It’s a fact of life in market research that the success of any survey will depend at least in part on its accessibility to the intended respondents. Toward that end, Qualtrics has released Qualtrics Mobile, a new app designed to help reach respondents on the go.
Qualtrics Mobile works alongside the company’s existing marketing survey Software as a Service application. While the mobile app is not a stand-alone offering, it has been designed specifically to work in a multidevice, multiplatform mobile environment. It’s designed, in other words, to work in the actual field.
Indeed, the type of customers that tend to use Qualtrics require mobile accessibility, explained Daryl Pinkal, the company’s head of product.
“Our software helps companies conduct surveys and perform research,” Pinkal told CRM Buyer. “Qualtrics Mobile is essentially a platform built on top of our existing product that allows customers to be as mobile-focused as possible on their customers.”
‘They Will Have One Shot’
Commercial companies use Qualtrics software for marketing and customer satisfaction measurement purposes, but a significant number of academics also use it for social science research, Pinkal pointed out.
Now, Qualtrics Mobile aims to make the survey process as painless as possible for the end user, he added.
“When one of our customers survey their own clients, they know they will have one shot at getting the answers they want from the person,” Pinkal explained. “If the app is glitchy or the browser doesn’t load it properly, it is unlikely the client’s customer will stick around waiting for the temperamental technology to ‘heel.'”
Mobile All the Way
With that in mind, Qualtrics created its mobile offering so as to reconfigure the desktop browser survey so that it can be used across devices. It also created a mobile compatibility adviser, which focuses on suggestions to make a survey mobile-friendly.
In addition, it has incorporated device-detection technology that allows the user to target specific mobile devices or platforms with different types of questions.
Finally, Qualtrics embedded offline survey functionality into the app as well for those times when there is no Internet connectivity, Pinkal said.
All of this was designed with one golden rule in mind: mobile survey takers have different goals and attention spans and objectives than do survey takers sitting at a desktop.
A number of companies and researchers have already tested Qualtrics Mobile, which is available for both Android and iOS devices.
In one test, for instance, it was used in a remote African village in which the Internet wasn’t available for many miles. So, the user first collected all the data, then uploaded it when he found an Internet connection.

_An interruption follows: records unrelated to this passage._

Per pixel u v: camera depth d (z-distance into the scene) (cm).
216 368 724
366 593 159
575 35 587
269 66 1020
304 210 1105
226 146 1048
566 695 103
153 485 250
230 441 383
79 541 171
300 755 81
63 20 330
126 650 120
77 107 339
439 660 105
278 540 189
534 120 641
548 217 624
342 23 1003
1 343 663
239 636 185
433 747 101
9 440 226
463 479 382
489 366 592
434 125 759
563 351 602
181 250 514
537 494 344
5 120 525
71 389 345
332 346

Conversely, another use has been by retailers.
“The survey administrator will stand in front of the retail store and approach subjects and collect data in person,” Pinkal explained.
That approach often garners better results than trying to do it at the register, when the customer just wants to pay and leave.
Either way, Pinkal concluded, the common theme is that the researcher or survey taker found it easier to gather more granular and detailed information by being mobile and face-to-face.